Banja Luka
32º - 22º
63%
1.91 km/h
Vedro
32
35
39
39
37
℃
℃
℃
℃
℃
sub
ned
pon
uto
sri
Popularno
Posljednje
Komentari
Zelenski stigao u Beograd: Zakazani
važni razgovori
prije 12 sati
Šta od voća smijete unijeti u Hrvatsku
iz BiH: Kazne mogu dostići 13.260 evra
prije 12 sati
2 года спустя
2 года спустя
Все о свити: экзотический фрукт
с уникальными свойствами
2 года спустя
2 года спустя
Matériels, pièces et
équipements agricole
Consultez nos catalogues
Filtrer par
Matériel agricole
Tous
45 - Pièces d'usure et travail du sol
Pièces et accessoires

==

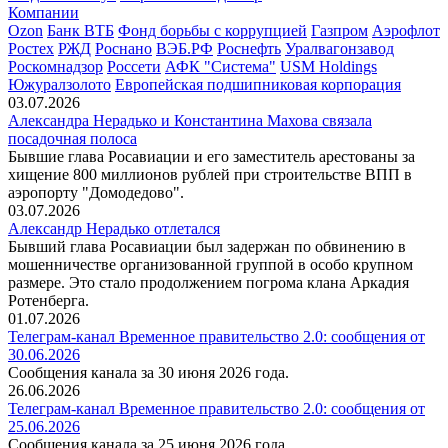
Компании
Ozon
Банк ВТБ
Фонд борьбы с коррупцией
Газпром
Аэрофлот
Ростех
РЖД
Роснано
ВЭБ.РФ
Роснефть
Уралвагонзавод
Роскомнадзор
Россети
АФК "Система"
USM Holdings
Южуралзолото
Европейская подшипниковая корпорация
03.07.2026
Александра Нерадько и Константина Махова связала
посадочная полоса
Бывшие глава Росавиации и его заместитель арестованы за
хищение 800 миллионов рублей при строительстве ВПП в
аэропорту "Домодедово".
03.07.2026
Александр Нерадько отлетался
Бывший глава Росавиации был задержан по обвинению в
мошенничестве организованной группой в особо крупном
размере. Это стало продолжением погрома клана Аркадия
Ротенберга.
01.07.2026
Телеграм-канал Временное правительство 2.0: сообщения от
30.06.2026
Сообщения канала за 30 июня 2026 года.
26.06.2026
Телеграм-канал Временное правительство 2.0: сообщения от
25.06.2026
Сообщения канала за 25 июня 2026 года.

--

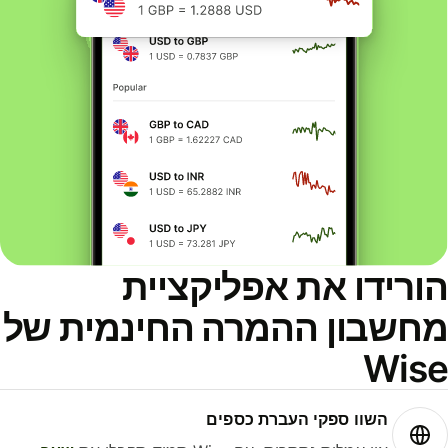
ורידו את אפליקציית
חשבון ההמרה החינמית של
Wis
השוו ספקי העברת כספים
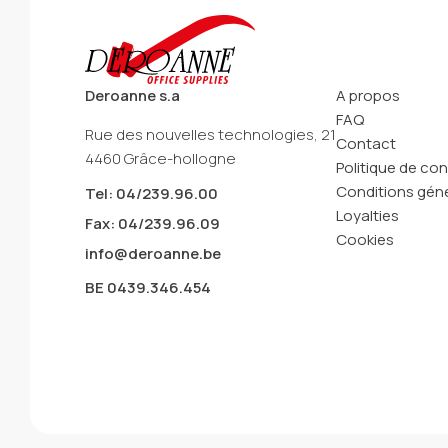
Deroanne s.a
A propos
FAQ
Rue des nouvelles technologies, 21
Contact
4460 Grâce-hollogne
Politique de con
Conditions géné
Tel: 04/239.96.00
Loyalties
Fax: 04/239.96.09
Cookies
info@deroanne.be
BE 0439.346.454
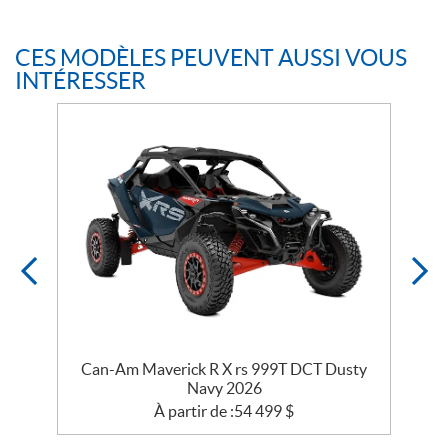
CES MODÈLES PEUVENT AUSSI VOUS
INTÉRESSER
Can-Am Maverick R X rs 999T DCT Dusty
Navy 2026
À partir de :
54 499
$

* **Job**: What belongs in the answer is each line of the data that has the word "Нерадько".

* **Response area**:
Александра Нерадько и Константина Махова связала
Александр Нерадько отлетался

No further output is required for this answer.